京都と坂東の中世史

元木泰雄・佐伯智広・横内裕人著『平氏政権と源平争乱』(吉川弘文館)を読みました。「京都の中世史」と銘打った叢書の第2巻です。買い置きしてあった川合康さんの『源頼朝―すでに朝の大将軍たるなり―』(ミネルヴァ書房 2021/6)と重なる時代なので、並行して読みました。京都の視点はつまり従来の歴史的視点ですが、空間的に政治都市京都を描く記述があるのが、有難く思われました。

両書を読み進めながら、平家物語諸本を総体として見れば、じつによく時代の転換の要所要所を捉えているんだなあ、と実感しました(尤も、用心しながらも歴史学者平家物語を史料として利用した結果の残存かもしれません)。殊に、読み本系諸本に断片的に現れては脈絡無く消える記事のあれこれが、当時の大きな動きの一端だったんだ、と知らされ、「目から鱗」でした。改めてそれらを読み直してみたいと思います。

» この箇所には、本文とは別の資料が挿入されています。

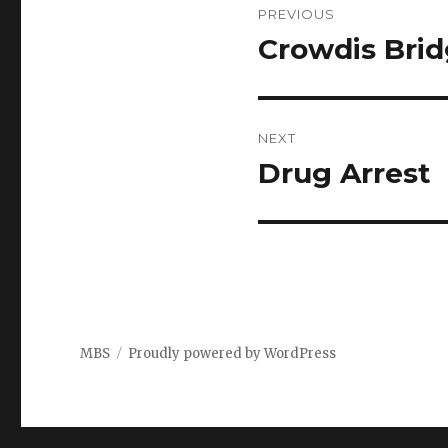
PREVIOUS
navigation
Crowdis Bri
Previous
post:
NEXT
Drug Arrest
Next
post:
MBS
Proudly powered by WordPress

両書とも自信を以てさくさくと、また大きなストライドで記述を進めているので、読む方も爽快です。前者は 武者の世の到来・鳥羽院政と院近臣・権門の分裂と保元の乱平治の乱と清盛の勝利・平清盛後白河院平氏政権の成立・福原遷都と内乱・戦乱と荒廃・鎌倉殿の入京・中世荘園制の成立・院政と顕密仏教の展開・内乱と京の再生 という章立て、後者は 頼朝の遺産・河内源氏の繁栄と低迷・幼年期の頼朝と保元の乱平治の乱と伊豆配流・流人頼朝の挙兵・頼朝率いる反乱軍の動向・流動化する内乱情勢の行方・頼朝の変貌と鎌倉幕府権力の展開・頼朝の政治と建久の「平和」 という構成になっており、単なる伝記に終わってはいません。同時に読んだのは成功でした。

折から、あまりにも戯画化された頼朝がTV画面に登場していますが、この2著は現在の歴史学最新の成果を詰め込み、痛快に私たちの思い込みを粉砕してくれます。